Alinda of the Loch
- First edition cover
- Author: Oonagh Jane Pope and Julie Ann Brown

= Alinda of the Loch =

2009 novel by Oonagh Jane Pope and Julie Ann Brown

Alinda of the Loch is a children's fantasy novel written by Oonagh Jane Pope and Julie Ann Brown. The story is a fairy tale about the daughter of Sleeping Beauty, named Alinda. The result of a collaboration between a British primary school teacher and an American college professor, the novel was published by Across the Pond Publishing in 2009.

==Plot summary==
Alinda experiences a similar curse to the one cast on her mother; However, in this tale, the Shadow Fairy curses Alinda with a 500-year deep sleep. On her eighteenth birthday, Alinda falls asleep, and knowing that they will not be around when she is awakened, the King and Queen find a secure resting place for her and employ a young dragon named Nessie to keep watch of her for those five hundred years.

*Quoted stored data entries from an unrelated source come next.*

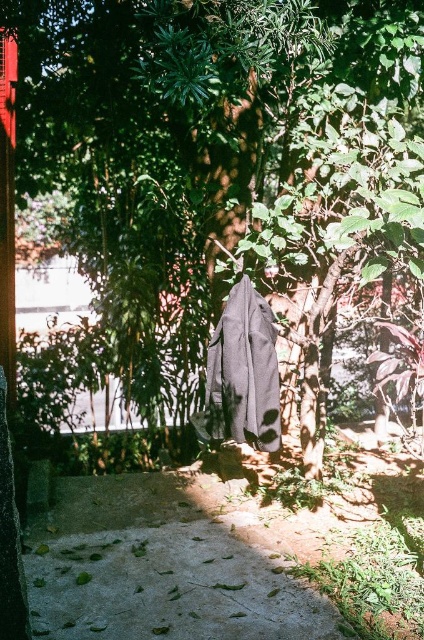
Does green leafy tree at center have a lesser width compared to dark gray fabric robe at center?

Incorrect, green leafy tree at center's width is not less than dark gray fabric robe at center's.

Does green leafy tree at center have a greater height compared to dark gray fabric robe at center?

Correct, green leafy tree at center is much taller as dark gray fabric robe at center.

I want to click on green leafy tree at center, so click(x=200, y=132).

You are a GUI agent. You are given a task and a screenshot of the screen. Output one action in this format:
    pyautogui.click(x=<x>, y=<y>)
    Task: Click on the green leafy tree at center
    The width and height of the screenshot is (424, 640).
    Given the screenshot: What is the action you would take?
    pyautogui.click(x=200, y=132)

Which is more to the right, green leafy tree at center or concrete at lower center?

green leafy tree at center is more to the right.

The width and height of the screenshot is (424, 640). What do you see at coordinates (200, 132) in the screenshot?
I see `green leafy tree at center` at bounding box center [200, 132].

Identify the location of green leafy tree at center. Image resolution: width=424 pixels, height=640 pixels. (200, 132).

Between concrete at lower center and dark gray fabric robe at center, which one has more height?

dark gray fabric robe at center is taller.

Who is more distant from viewer, (192,531) or (223,365)?

The point (223,365) is behind.

Locate an element on the screen. concrete at lower center is located at coordinates (162, 566).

The story takes an unsuspecting turn when Alinda wakes up staring out of her glass topped bed to a young man named Grant. From this point, Alinda is introduced to an unfamiliar modern world with airplanes, cars, rock music and very different clothing styles.

==Setting==
Alinda of the Loch is set in Inverness in the Scottish Highlands, and the young dragon employed by Queen Aurora and King Colin to safeguard their young daughter is suspected to be the Loch Ness monster. Alinda of the Loch offers a unique approach to the story of Sleeping Beauty and the legend of the Loch Ness Monster.